Всё это и прорвалось неистовыми слезами… Я плакал, не стесняясь своих слёз, лежа на спине под цветастым лоскутковым одеялом. Я плакал, а слёзы мне слизывала Глаша, потому что я не владел своими руками: одну руку так крепко зажимала между своих ног Мария Васильевна, что я не мог её выдернуть, а второй рукой я невольно обнимал Глашу…
Потом я провалился окончательно в тёмную, беззвучную и беззвёздную ночь…
На рассвете Глаша растолкала меня с превеликим трудом.
— Эй, пионер! — сказала она. — На физзарядку опоздаешь. Да и мне надо печь затапливать…
Когда я разлепил тяжёлые веки и не сразу сфокусировал взгляд на окружающем, я увидел, что она стоит передо мной совершенно голая.

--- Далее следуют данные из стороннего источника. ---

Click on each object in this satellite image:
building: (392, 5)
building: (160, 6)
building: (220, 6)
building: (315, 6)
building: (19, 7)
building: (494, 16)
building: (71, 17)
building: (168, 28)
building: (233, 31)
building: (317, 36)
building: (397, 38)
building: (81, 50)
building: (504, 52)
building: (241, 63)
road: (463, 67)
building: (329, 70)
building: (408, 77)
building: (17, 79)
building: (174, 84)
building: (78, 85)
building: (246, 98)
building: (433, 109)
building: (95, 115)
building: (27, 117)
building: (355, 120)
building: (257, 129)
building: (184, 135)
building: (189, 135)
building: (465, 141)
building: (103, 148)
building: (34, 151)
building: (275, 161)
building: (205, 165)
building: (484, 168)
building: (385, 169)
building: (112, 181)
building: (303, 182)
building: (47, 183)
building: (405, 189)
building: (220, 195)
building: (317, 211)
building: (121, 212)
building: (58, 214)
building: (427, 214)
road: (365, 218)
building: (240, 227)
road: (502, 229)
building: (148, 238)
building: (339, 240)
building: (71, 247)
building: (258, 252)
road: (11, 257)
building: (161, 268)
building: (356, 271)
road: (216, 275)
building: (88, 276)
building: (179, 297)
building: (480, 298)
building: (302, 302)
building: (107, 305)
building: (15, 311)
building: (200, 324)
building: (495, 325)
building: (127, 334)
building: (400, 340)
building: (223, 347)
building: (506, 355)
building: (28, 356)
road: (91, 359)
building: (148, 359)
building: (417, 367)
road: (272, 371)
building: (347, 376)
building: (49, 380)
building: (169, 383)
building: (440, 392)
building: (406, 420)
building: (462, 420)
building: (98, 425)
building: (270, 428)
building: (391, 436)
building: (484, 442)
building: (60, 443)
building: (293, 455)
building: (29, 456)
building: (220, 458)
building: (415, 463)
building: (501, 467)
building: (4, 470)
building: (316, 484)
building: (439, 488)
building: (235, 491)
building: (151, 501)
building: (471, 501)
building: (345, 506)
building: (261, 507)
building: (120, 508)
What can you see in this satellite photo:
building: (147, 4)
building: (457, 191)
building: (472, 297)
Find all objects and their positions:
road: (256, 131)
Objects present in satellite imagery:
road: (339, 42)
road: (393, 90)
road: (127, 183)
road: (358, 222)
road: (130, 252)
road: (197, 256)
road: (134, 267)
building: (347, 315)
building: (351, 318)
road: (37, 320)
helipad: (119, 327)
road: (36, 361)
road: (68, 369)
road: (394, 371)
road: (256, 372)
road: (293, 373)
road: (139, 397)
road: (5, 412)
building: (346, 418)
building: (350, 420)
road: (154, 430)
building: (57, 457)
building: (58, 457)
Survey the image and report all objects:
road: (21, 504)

Марии Васильевны в комнате не было.
— Во рту нехорошо… Горько. — пожаловался я.
— На вот огурец, зажуй… — посоветовала Глаша и присела на край кровати. Я уже не делал никаких попыток прикрыться.
— Ишь ты… Мужичок… — не то с одобрением, не то с осуждением, и вместе с тем с какой-то грациозной ленцой протянула Глаша, а потом почти в ухо зашептала частушку:
Затем её белая грудь и розовое лицо стали неотвратимо приближаться ко мне, и Глаша обняла меня:
— А ты это… Ещё побаловаться со мной не хочешь? Время есть…
Иногда, вспоминая этот наиболее сильный эпизод моего далёкого отрочества, я спрашиваю себя: а была ли у меня первая любовь? Может быть, потом, позднее — всё началось сразу с третьей?!